■ What you should do: In the listing below, print exactly the lines from the first through the one that contains "- Native support".

[Task data Boundary: Start]

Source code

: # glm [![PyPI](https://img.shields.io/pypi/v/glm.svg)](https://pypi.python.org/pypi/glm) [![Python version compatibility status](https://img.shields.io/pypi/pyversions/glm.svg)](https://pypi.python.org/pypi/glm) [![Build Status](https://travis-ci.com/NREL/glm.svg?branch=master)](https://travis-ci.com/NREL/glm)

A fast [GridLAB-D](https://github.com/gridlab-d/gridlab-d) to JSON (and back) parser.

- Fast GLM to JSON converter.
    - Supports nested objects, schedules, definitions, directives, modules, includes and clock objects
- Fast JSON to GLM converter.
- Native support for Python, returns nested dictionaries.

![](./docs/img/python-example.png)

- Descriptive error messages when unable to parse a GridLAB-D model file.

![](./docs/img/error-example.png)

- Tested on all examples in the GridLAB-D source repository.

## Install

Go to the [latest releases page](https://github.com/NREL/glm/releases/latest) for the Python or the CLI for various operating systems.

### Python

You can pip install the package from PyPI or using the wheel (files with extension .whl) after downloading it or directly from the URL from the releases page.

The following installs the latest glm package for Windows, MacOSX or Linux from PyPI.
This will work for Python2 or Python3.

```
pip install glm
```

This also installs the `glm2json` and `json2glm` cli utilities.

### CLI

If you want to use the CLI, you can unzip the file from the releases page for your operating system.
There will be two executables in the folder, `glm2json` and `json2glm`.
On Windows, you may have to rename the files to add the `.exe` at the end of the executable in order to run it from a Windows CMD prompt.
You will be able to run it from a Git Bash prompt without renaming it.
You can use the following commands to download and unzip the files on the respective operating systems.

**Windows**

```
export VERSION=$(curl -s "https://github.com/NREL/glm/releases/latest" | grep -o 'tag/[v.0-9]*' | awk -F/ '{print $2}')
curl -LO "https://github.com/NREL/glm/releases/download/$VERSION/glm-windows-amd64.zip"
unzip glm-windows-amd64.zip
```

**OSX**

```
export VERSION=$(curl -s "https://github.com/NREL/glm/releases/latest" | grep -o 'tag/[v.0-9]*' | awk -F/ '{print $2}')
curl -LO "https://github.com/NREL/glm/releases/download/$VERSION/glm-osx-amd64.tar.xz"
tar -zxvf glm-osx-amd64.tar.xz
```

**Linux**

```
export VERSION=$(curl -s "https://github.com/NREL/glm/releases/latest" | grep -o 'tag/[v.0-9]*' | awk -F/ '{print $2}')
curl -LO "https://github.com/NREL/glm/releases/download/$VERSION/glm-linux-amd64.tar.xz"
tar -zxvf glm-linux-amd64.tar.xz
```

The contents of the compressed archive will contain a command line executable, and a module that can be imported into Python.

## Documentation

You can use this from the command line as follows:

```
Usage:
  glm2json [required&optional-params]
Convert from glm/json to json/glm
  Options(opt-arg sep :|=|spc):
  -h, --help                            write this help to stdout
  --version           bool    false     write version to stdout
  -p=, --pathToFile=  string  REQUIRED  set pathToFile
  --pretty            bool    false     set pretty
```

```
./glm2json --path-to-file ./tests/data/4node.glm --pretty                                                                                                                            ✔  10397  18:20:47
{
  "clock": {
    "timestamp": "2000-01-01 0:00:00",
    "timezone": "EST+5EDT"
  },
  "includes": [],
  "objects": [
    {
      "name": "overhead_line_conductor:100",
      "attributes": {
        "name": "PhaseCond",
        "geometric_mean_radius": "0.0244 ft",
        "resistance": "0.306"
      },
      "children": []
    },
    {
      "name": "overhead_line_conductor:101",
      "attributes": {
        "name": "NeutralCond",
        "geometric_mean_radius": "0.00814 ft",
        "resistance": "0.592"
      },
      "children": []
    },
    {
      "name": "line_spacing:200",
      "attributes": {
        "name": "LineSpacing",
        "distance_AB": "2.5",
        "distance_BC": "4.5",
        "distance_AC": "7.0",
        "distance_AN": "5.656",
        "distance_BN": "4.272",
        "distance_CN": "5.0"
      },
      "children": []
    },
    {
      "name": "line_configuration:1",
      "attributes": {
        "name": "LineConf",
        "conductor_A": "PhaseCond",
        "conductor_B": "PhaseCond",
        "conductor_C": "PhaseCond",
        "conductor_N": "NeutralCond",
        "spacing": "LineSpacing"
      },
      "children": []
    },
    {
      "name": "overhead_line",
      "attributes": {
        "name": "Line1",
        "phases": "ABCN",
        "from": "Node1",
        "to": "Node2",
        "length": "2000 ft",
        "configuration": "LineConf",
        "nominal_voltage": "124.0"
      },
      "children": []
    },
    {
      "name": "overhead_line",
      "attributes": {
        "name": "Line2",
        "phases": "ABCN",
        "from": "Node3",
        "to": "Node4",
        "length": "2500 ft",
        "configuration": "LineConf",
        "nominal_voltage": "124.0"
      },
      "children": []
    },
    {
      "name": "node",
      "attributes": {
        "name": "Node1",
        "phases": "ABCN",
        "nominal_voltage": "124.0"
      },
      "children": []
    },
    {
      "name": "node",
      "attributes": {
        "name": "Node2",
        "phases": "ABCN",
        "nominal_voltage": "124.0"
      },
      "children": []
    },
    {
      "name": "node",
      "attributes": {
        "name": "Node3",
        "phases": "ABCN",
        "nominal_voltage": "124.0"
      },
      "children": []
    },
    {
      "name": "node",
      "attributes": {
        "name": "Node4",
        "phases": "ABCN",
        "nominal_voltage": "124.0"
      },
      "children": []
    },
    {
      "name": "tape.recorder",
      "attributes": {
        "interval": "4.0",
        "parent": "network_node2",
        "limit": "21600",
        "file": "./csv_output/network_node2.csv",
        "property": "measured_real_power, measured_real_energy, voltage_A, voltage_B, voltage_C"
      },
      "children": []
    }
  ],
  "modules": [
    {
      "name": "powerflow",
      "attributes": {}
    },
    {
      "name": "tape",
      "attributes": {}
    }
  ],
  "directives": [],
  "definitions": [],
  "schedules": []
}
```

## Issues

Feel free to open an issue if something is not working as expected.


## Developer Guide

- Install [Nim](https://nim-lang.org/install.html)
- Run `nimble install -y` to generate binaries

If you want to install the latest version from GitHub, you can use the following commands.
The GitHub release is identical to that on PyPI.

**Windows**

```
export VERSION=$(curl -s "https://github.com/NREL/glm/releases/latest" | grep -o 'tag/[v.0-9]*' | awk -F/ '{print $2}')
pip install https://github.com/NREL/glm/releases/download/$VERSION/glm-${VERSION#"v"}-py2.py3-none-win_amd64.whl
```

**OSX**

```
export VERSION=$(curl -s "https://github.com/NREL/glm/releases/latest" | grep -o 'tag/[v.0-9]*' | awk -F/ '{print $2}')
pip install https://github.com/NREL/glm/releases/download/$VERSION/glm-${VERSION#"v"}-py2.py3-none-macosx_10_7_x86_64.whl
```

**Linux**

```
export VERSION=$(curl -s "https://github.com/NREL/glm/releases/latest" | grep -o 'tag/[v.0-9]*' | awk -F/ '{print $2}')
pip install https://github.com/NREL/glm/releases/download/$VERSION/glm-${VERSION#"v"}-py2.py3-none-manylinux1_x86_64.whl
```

[Task data Boundary: End]

■ Result for this exercise:
Source code

: # glm [![PyPI](https://img.shields.io/pypi/v/glm.svg)](https://pypi.python.org/pypi/glm) [![Python version compatibility status](https://img.shields.io/pypi/pyversions/glm.svg)](https://pypi.python.org/pypi/glm) [![Build Status](https://travis-ci.com/NREL/glm.svg?branch=master)](https://travis-ci.com/NREL/glm)

A fast [GridLAB-D](https://github.com/gridlab-d/gridlab-d) to JSON (and back) parser.

- Fast GLM to JSON converter.
    - Supports nested objects, schedules, definitions, directives, modules, includes and clock objects
- Fast JSON to GLM converter.
- Native support for Python, returns nested dictionaries.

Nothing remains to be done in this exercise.